6. Bybit Data Integration
LOBFrame integrates with the Bybit cryptocurrency exchange to provide real-time LOB data for benchmarking. The Bybit API provides:
- Orderbook snapshots: up to 200 levels of bid/ask prices and quantities
- Low latency: REST API for snapshot data, WebSocket for streaming
- Multiple assets: BTCUSDT, ETHUSDT, and other perpetual futures contracts
Integration Architecture
Bybit REST API (/v5/market/orderbook) | v Raw JSON Response | v BybitOrderbook Parser (Rust serde) | v LOB Feature Extraction | v Z-Score Normalization (LobNormalizer) | v Model Input (ndarray Array2) | v Benchmark Runner (predict + evaluate)The Bybit integration allows traders to:
- Fetch live orderbook data for any supported trading pair
- Apply the same normalization pipeline used in research benchmarks
- Run trained models on live data with consistent preprocessing
- Compare model performance on real market data vs. historical benchmarks
API Usage
The implementation uses Bybit’s v5 market data endpoint:
- Endpoint:
GET /v5/market/orderbook - Parameters:
category=linear,symbol=BTCUSDT,limit=50 - No authentication required for public market data
7. Key Takeaways
-
Standardized benchmarks are essential: without common evaluation protocols, comparing LOB prediction models is meaningless. LOBFrame provides the infrastructure for fair comparison.
-
Multiple metrics matter: accuracy alone is insufficient for imbalanced LOB data. F1 and MCC provide complementary views of model quality, especially when class distributions are skewed.
-
Normalization is critical: z-score normalization with training-set-only statistics prevents data leakage and ensures models generalize properly. Small differences in normalization can lead to large differences in reported accuracy.
-
Baselines set the bar: LSTM, CNN, and Transformer baselines establish minimum performance thresholds. Any new model should demonstrably outperform these baselines on the standardized benchmark.
-
Live data integration bridges research and production: by using the same framework for both historical benchmarks and live Bybit data, LOBFrame ensures that research results translate to production performance.
-
Rust enables production-grade performance: the Rust implementation provides the speed necessary for real-time LOB processing while maintaining the correctness guarantees needed for financial systems.
-
Reproducibility drives progress: fixed splits, deterministic evaluation, and open-source implementations ensure that results can be verified and built upon by the community.
References
- Lucchese, L., Pakkanen, M. S., & Veraart, A. E. D. (2024). “LOBFrame: A framework for studying limit order book models.” Quantitative Finance.

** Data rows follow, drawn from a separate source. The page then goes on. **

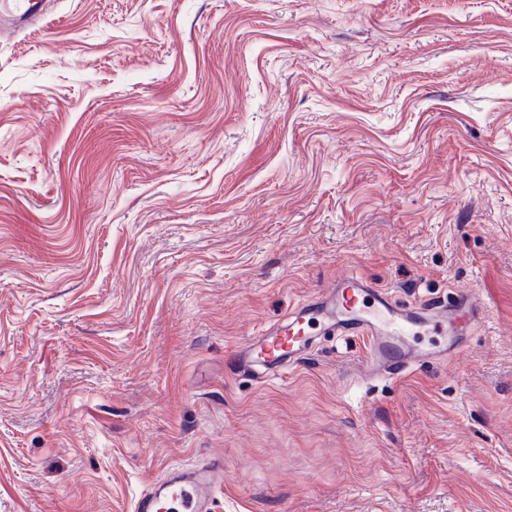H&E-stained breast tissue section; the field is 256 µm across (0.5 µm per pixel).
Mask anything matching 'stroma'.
I'll use <instances>...</instances> for the list:
<instances>
[{
	"label": "stroma",
	"instance_id": "35a3bbf8",
	"mask_svg": "<svg viewBox=\"0 0 512 512\" xmlns=\"http://www.w3.org/2000/svg\"><path fill=\"white\" fill-rule=\"evenodd\" d=\"M343 271L460 353L234 350ZM512 512V0H53L0 39V512ZM224 483V457L209 456L189 466L172 465L136 499L134 512H212Z\"/></svg>",
	"mask_w": 512,
	"mask_h": 512
}]
</instances>
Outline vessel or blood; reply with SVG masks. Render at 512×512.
Instances as JSON below:
<instances>
[{
    "label": "vessel or blood",
    "mask_w": 512,
    "mask_h": 512,
    "mask_svg": "<svg viewBox=\"0 0 512 512\" xmlns=\"http://www.w3.org/2000/svg\"><path fill=\"white\" fill-rule=\"evenodd\" d=\"M46 0H0V30L21 31L39 19ZM484 303L459 291L432 304L430 316L397 304L390 293L361 274L337 278L280 320L260 328L235 352L241 372L260 383L282 377L315 346L317 336L358 337L363 360L375 375H409L425 350L416 338L444 335L449 328L478 323ZM224 483V460L202 458L189 466L172 465L137 498L133 512H213L215 492Z\"/></svg>",
    "instance_id": "1"
}]
</instances>
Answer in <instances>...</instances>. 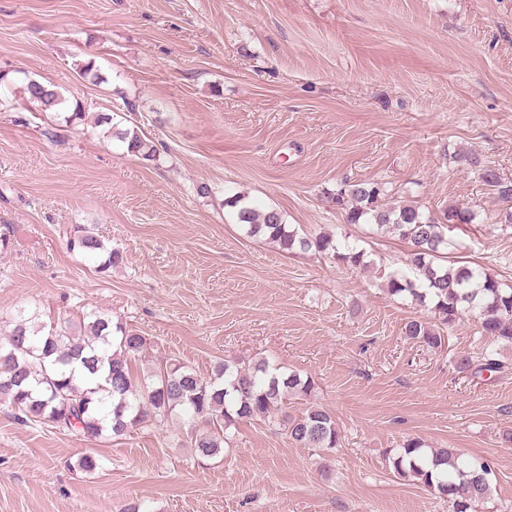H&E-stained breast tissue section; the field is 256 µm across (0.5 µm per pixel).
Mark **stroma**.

- Zhang, Z., Zohren, S., & Roberts, S. (2019). “DeepLOB: Deep Convolutional Neural Networks for Limit Order Books.” IEEE Transactions on Signal Processing.

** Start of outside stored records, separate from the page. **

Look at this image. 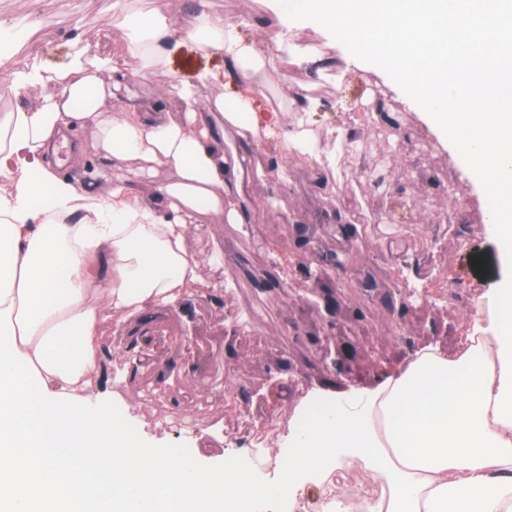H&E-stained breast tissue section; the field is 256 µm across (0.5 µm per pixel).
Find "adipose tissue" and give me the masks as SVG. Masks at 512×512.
Wrapping results in <instances>:
<instances>
[{
    "instance_id": "ef3b65f1",
    "label": "adipose tissue",
    "mask_w": 512,
    "mask_h": 512,
    "mask_svg": "<svg viewBox=\"0 0 512 512\" xmlns=\"http://www.w3.org/2000/svg\"><path fill=\"white\" fill-rule=\"evenodd\" d=\"M259 39L246 21L203 5L187 25L158 10L126 13L128 54L111 83L100 77L80 23L66 34L72 61L6 70L18 87H45L34 104L0 113V512H225L317 488L326 472L357 468L387 494L366 512H512V281L496 289L487 317L454 355L417 351L374 387L295 410L280 447L279 476L255 485L250 470L203 471L174 447L131 437L93 403L100 325L174 304L199 282L188 233L199 218L250 221L241 185L248 168L228 161L227 131L242 145L276 139L286 154L335 171L304 118L259 106L266 68L318 59L297 41L318 30L341 45L345 66L390 74L406 104L465 162L504 264L512 265V0H265ZM237 70L234 97H201L216 77L167 84L144 107L130 80L166 66L181 38ZM118 102L105 111L106 100ZM95 129L72 149L106 163L105 194L86 191L51 163L61 134ZM173 179L145 197L122 173L127 160Z\"/></svg>"
}]
</instances>
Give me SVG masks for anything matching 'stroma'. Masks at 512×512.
<instances>
[{
	"label": "stroma",
	"mask_w": 512,
	"mask_h": 512,
	"mask_svg": "<svg viewBox=\"0 0 512 512\" xmlns=\"http://www.w3.org/2000/svg\"><path fill=\"white\" fill-rule=\"evenodd\" d=\"M109 4L110 0H41V14L49 23L14 42L11 64L54 68L66 63L65 30L70 16L77 13L84 19L87 39L98 45L106 60L101 77L111 81L113 67L121 66L127 53L128 40L112 27ZM336 63L332 52L319 70L276 62L267 73L263 92L288 112L300 110L306 98L324 97L325 107L307 114L306 120L325 147L331 145L336 128L343 126L345 113L362 110L375 97H382L405 141L397 149L376 142L371 130L364 155L350 158L338 175L292 156L286 164L287 184L272 178L245 182L242 191L253 203L249 234H242L238 225L208 220L198 225L189 241L200 262L201 281L222 283L223 292L212 296L197 290L178 304H158L149 312L144 340H132L113 321L104 322L95 387L104 391L110 406L118 408L132 434L160 447L190 446L194 443L191 428L223 426L226 388L240 394V408H247V394L257 392L292 410L304 406L315 393L373 386L387 367L402 364L426 346L453 352L463 332L460 313L419 300L405 311L392 308L364 290L347 291L341 275L319 282L318 287L337 297L335 314L340 325L362 324L350 363L356 383L327 375L315 349L289 350V330L320 332V313L262 292L253 282L252 267L266 255L268 246L291 236L287 224L291 217L303 226V237L295 248L299 263L307 265L315 254L345 248L346 239L327 222L340 208L339 195L354 197L376 212L403 202L412 207L406 223L359 225L363 239L352 270L360 278L372 277L379 287H387L396 266L394 256L401 252L411 265L409 284L444 271L460 294L461 305L473 310L486 307L503 278L498 248L484 221L490 202L475 193L461 163L382 75L351 69L336 83L324 81L323 70H335ZM227 69L223 56L203 54L186 40L166 68L131 91L139 102L149 105L161 85L173 80L191 83L206 70L221 76L219 83L209 87V94L232 97L239 88L227 77ZM365 170L379 171L382 186L374 188L361 179ZM217 249L224 253L219 265L210 260ZM187 331L196 342L189 350L179 342ZM132 341L151 360L134 378L120 362ZM167 365L174 368L171 378L158 381V368Z\"/></svg>",
	"instance_id": "35a3bbf8"
}]
</instances>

- Ntakaris, A., Magris, M., Stoll, J., Kanber, J., & Iosifidis, A. (2018). “Benchmark dataset for mid-price forecasting of limit order book data with machine learning methods.” Journal of Forecasting.
- Tran, D. T., Iosifidis, A., Kanniainen, J., & Gabbouj, M. (2018). “Temporal attention-augmented bilinear network for financial time-series data analysis.” IEEE Transactions on Neural Networks and Learning Systems.